- Work instruction: Exactly the lines below starting at the line with "html: <div> <span>Comparison" and ending at the line with "font-weight: none ->" are wanted, with both ends included. Leave out the pictures and add no other lines.

- Data shown:

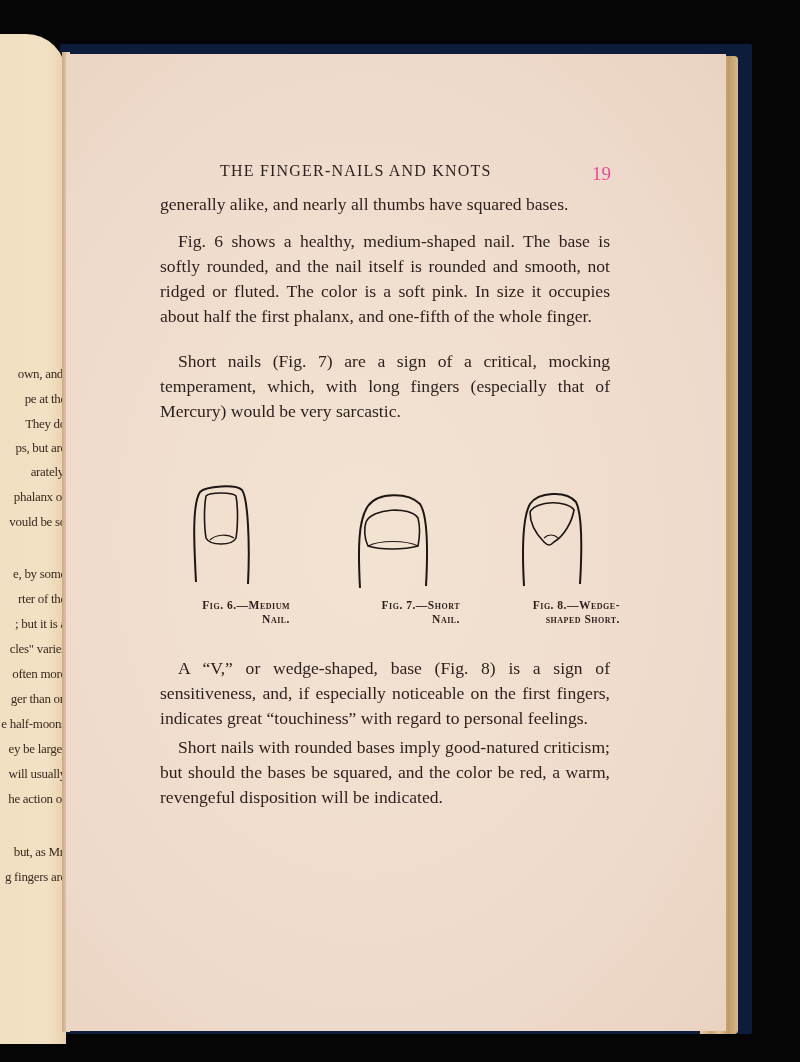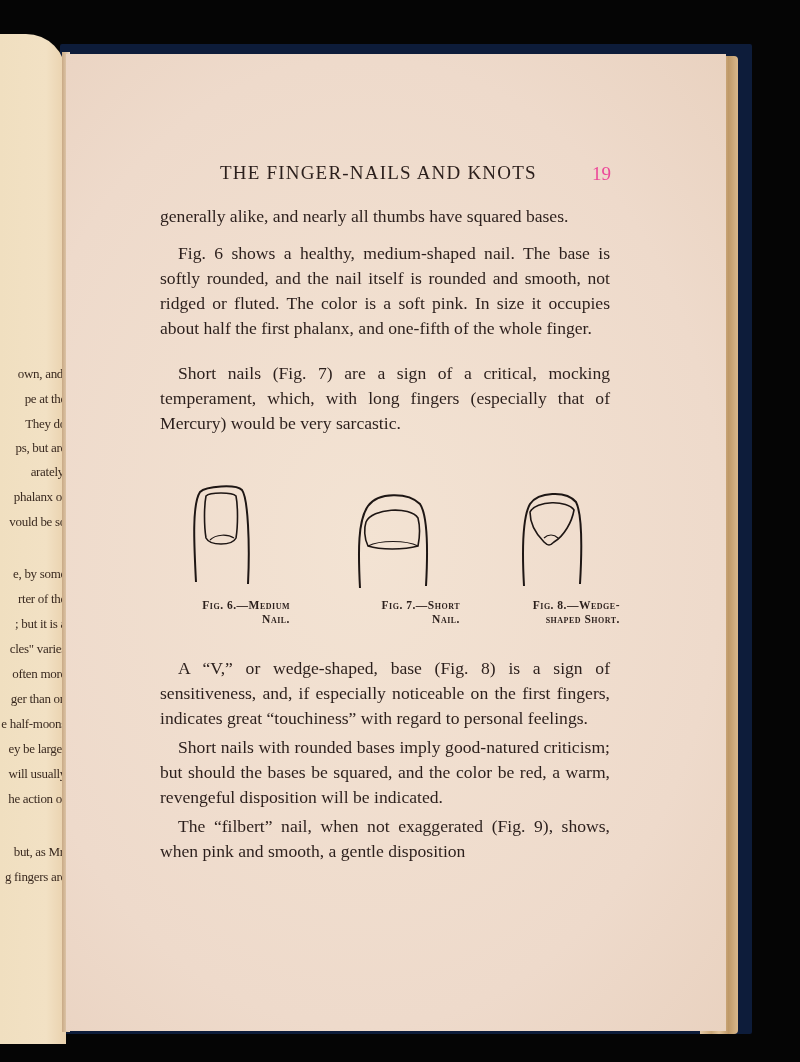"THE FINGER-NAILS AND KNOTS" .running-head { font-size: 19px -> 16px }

...

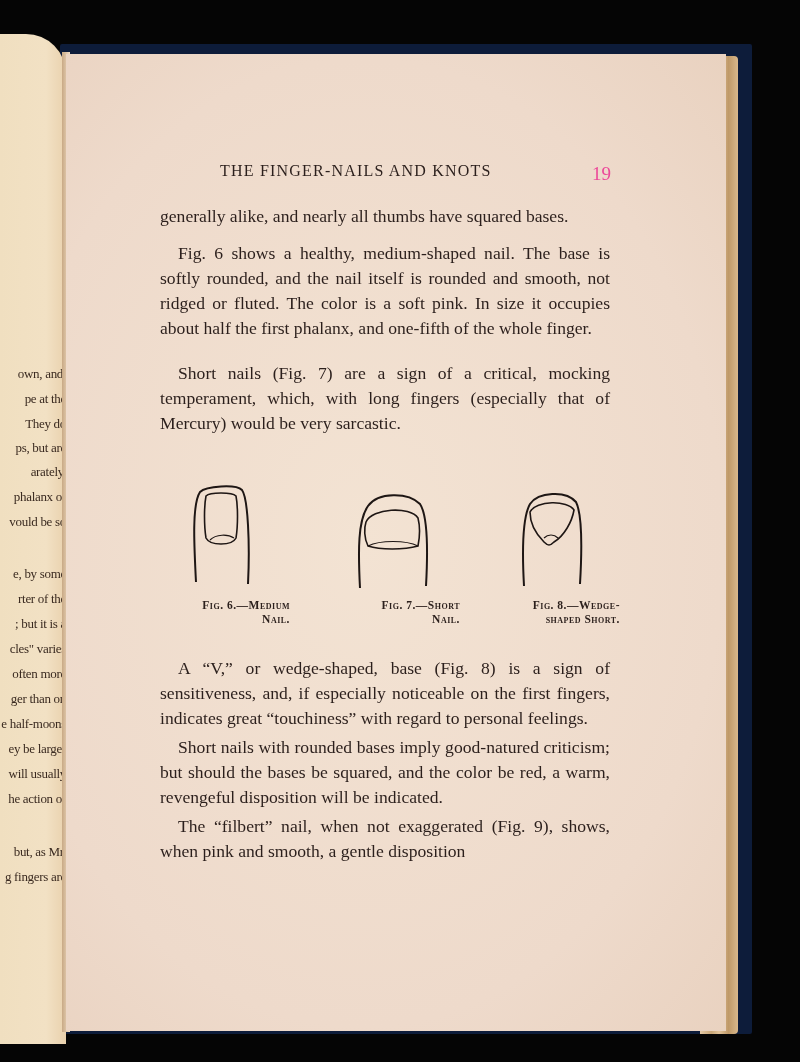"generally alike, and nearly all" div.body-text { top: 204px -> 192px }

==

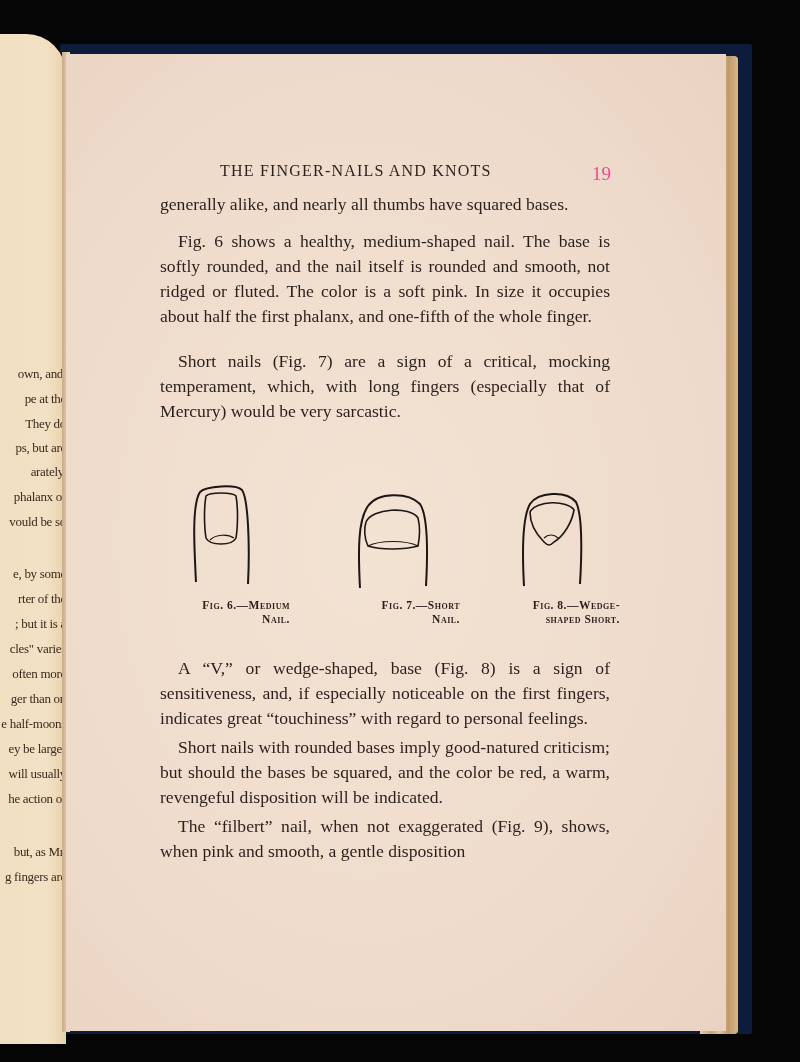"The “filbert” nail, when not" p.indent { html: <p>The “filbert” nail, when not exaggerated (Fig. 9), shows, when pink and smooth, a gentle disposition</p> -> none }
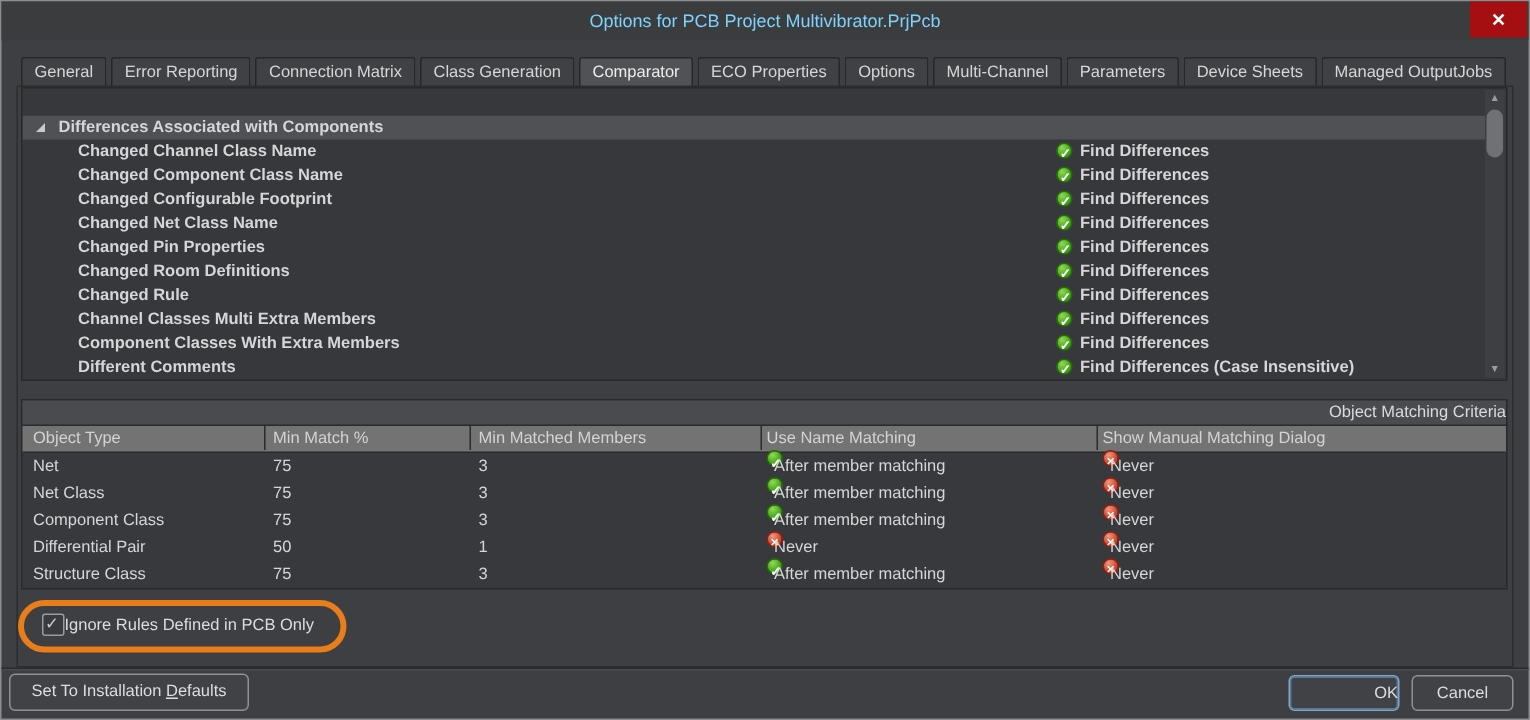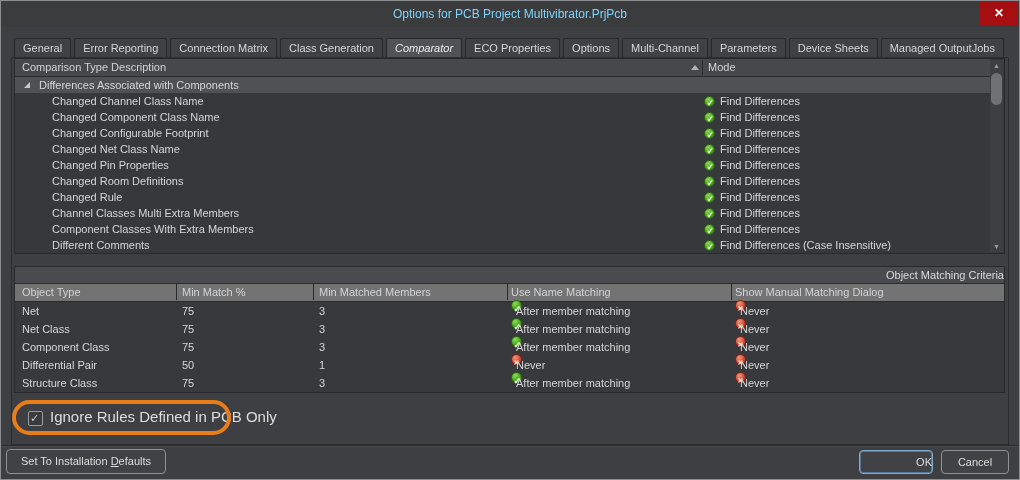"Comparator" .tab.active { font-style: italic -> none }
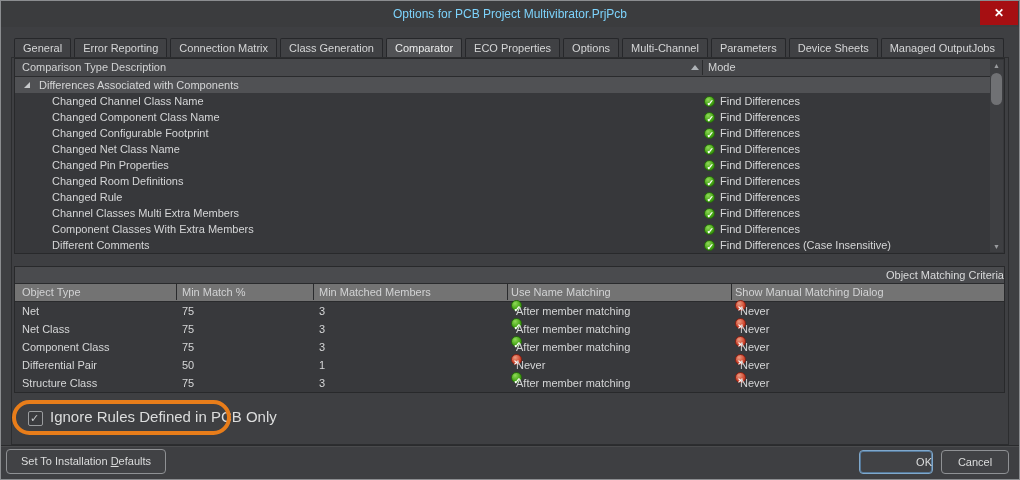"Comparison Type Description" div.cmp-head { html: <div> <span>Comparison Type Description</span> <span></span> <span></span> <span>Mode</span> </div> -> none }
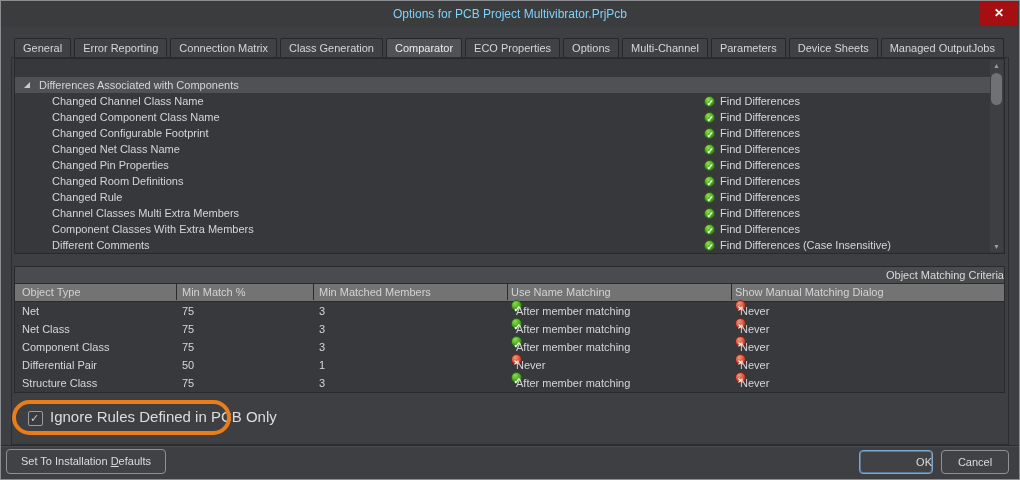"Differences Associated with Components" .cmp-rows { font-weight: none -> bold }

- Written reply:
"Comparison Type Description" div.cmp-head { html: <div> <span>Comparison Type Description</span> <span></span> <span></span> <span>Mode</span> </div> -> none }
"Differences Associated with Components" .cmp-rows { font-weight: none -> bold }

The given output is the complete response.